12 janvier 2005

SOS Constitution maltraitée 

Me trompe-je ou tout le monde se moque éperdument du scandaleux coup fourré que nous a concocté notre gouvernement par le truchement de la révision constitutionnelle préalable à la ratification de la constitution européenne?

J'ose espérer qu'il s'agit là d'un défaut d'information (il faut dire que nos médias n'en ont guère parlé) ou d'un manque de familiarité avec les subtilités du droit constitutionnel. Dans les deux cas, je ne saurais que trop vous recommander d'aller lire l'explication de texte de mon estimé camarade Paxatagore sur Publius. Le meilleur (le pire, en fait) est à la fin.

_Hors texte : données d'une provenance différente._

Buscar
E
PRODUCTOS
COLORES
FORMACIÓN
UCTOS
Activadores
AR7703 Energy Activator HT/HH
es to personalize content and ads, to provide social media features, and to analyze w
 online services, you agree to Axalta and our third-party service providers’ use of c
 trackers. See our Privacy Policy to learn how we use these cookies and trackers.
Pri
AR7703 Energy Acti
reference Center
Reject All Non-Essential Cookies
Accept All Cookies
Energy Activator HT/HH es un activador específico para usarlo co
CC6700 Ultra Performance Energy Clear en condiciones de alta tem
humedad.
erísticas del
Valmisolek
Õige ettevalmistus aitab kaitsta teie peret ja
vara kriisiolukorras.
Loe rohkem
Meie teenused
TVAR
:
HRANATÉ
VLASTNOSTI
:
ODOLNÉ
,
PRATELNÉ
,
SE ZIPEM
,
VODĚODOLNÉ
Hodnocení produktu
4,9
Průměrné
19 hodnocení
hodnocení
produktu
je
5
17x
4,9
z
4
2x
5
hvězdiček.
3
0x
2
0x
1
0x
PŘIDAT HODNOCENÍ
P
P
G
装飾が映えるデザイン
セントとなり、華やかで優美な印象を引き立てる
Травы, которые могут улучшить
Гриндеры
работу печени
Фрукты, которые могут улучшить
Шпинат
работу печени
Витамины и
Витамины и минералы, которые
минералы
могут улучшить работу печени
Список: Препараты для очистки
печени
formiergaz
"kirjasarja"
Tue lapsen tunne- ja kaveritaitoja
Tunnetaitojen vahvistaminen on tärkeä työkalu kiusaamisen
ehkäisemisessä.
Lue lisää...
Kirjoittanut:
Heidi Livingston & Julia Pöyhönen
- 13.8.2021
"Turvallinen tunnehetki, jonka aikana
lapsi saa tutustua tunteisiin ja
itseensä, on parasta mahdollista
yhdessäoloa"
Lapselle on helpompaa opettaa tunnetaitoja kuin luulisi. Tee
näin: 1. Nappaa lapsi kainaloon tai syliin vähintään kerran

Comme le notait mon maître en matière constitutionnelle Guy Carcassonne, les révisions constitutionnelles ont souvent été l'occasion pour le Sénat de "prélever sa dîme", en monnayant son soutien à la révision en échange d'un élargissement de ses prérogatives. Ainsi la loi constitutionnelle du 25 mars 2003 relative à la décentralisation prévoit que "les projets de loi ayant pour principal objet l'organisation des collectivités territoriales et les projets de loi relatifs aux instances représentatives des Français établis hors de France sont soumis en premier lieu au Sénat".

Cette fois-ci, ce sont les députés UMP qui exigent du gouvernement, contre leur approbation à la constitution européenne, l'inscription dans la Constitution que tout élargissement futur de l'Union européenne devra être soumis à référendum. Evidemment pour s'assurer qu'il y aura bien un référendum concernant la Turquie, quand (si?) Chirac ne sera plus à l'Elysée pour honorer sa promesse (ou même s'il y est encore : on connaît la valeur des promesses chiraquiennes).

Mais cette manoeuvre de basse politique se fait au prix d'un dévoiement certain de la conception française du référendum (dont la convocation est jusqu'à présent laissée à la libre appréciation du président de la République, soit positivement avec l'article 11, soit négativement avec l'article 89) et d'une monstruosité juridique assez exceptionnelle, pour permettre à la Roumanie, la Bulgarie et la Croatie d'échapper à l'épreuve du référendum français obligatoire. Il n'est pas interdit de s'en offusquer.